As the above reflects, the key here is Kraken’s alleged failure to maintain effective monitoring of transactions which occurred after customers were initially screened and onboarded. Indeed, when determining the penalty, OFAC regarded the following as an “aggravating” factor: “Kraken failed to exercise due caution or care for its sanctions compliance obligations when, knowing it had customers worldwide, it applied its geolocation controls only at the time of onboarding and not with respect to subsequent transactional activity, despite having reason to know based on available IP address information that transactions appear to have been conducted from Iran.”
Nonetheless, these allegations are considerably less severe than those levelled against Bittrex in October. According to OFAC, Bittrex waited about a year and half to implement its first sanctions compliance program and start verifying customer identity. When Bittrex finally retained a third-party vendor, the screening remained incomplete because the vendor screened transactions only for hits against OFAC’s List of Specially Designated Nationals and Blocked Persons and other lists, and did not closely review and examine customers or transactions for a nexus to sanctioned jurisdictions. According to OFAC, Bittrex did not realize that the vendor’s screening was limited until OFAC issued Bittrex a subpoena investigating potential sanctions violations. Consequently, Bittrex processed 116,421 virtual currency-related transactions totaling approximately $263 million in apparent violation of multiple sanctions programs.

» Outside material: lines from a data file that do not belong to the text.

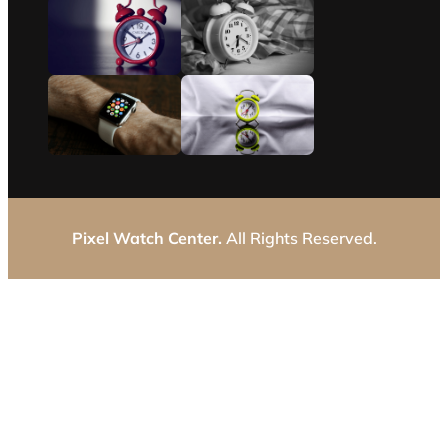
Pixel Watch Center.
All Rights Reserved.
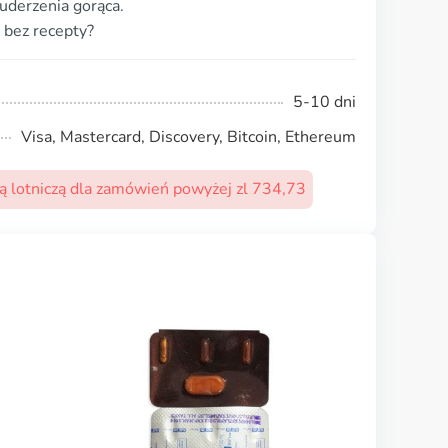
uderzenia gorąca.
 bez recepty?
5-10 dni
Visa, Mastercard, Discovery, Bitcoin, Ethereum
 lotniczą dla zamówień powyżej zl 734,73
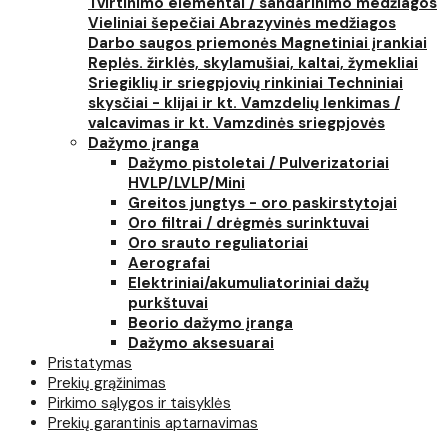
Tvirtinimo elementai / sandarinimo medžiagos
Vieliniai šepečiai
Abrazyvinės medžiagos
Darbo saugos priemonės
Magnetiniai įrankiai
Replės. žirklės, skylamušiai, kaltai, žymekliai
Sriegiklių ir sriegpjovių rinkiniai
Techniniai
skysčiai - klijai ir kt.
Vamzdelių lenkimas /
valcavimas ir kt.
Vamzdinės sriegpjovės
Dažymo įranga
Dažymo pistoletai / Pulverizatoriai
HVLP/LVLP/Mini
Greitos jungtys - oro paskirstytojai
Oro filtrai / drėgmės surinktuvai
Oro srauto reguliatoriai
Aerografai
Elektriniai/akumuliatoriniai dažų
purkštuvai
Beorio dažymo įranga
Dažymo aksesuarai
Pristatymas
Prekių grąžinimas
Pirkimo sąlygos ir taisyklės
Prekių garantinis aptarnavimas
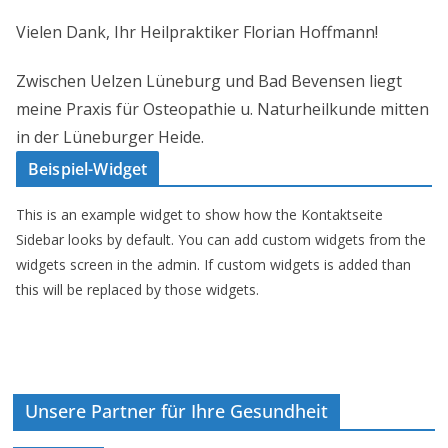
Vielen Dank, Ihr Heilpraktiker Florian Hoffmann!
Zwischen Uelzen Lüneburg und Bad Bevensen liegt
meine Praxis für Osteopathie u. Naturheilkunde mitten
in der Lüneburger Heide.
Beispiel-Widget
This is an example widget to show how the Kontaktseite
Sidebar looks by default. You can add custom widgets from the
widgets screen in the admin. If custom widgets is added than
this will be replaced by those widgets.
Unsere Partner für Ihre Gesundheit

Further, and as to Kraken, OFAC found that there were numerous mitigating factors, including the fact that Kraken had not received a penalty notice or Finding of Violation from OFAC in the five years preceding the transactions at issue, and the fact that Kraken voluntarily self-disclosed the Apparent Violations to OFAC and cooperated with OFAC’s investigation. Perhaps most importantly, Kraken responded to the Apparent Violations by undertaking “significant” remedial measures, including the following:
- adding geolocation blocking to prevent clients in prohibited locations from accessing their accounts on Kraken’s website;
- implementing multiple blockchain analysis tools to assist with sanctions monitoring;
- investing in additional compliance-related training for its staff, including in blockchain analytics;
- hiring a dedicated head of sanctions to direct Kraken’s sanctions compliance program, in addition to hiring new sanctions compliance staff;
- expanding its contract with its current screening provider to add additional screening capabilities to ensure compliance with OFAC’s “50 Percent Rule,” including detailed reports on beneficial ownership;
- contracting with a vendor that assists with identification and nationality verification by using artificial intelligence tools to detect potential issues with supporting credentials provided by users; and
- implementing an automated control to block accounts using cities and postal codes associated with the Crimea region and in the so-called Donetsk and Luhansk People’s Republics of Ukraine.
OFAC’s announcement concludes by stressing “the importance of using geolocation tools, including IP blocking and other location verification tools, to identify and prevent users located in sanctioned jurisdictions from engaging in prohibited virtual currency-related transactions.” As noted, such controls must be applied after the time of account opening to subsequent transactions. Finally, OFAC observed that Kraken’s settlement “demonstrates the value of a company implementing robust remedial measures after becoming aware of a potential sanctions issue, including the deployment of blockchain analysis tools and compliance-related training on blockchain analytics, as well as committing to future sanctions compliance investments.”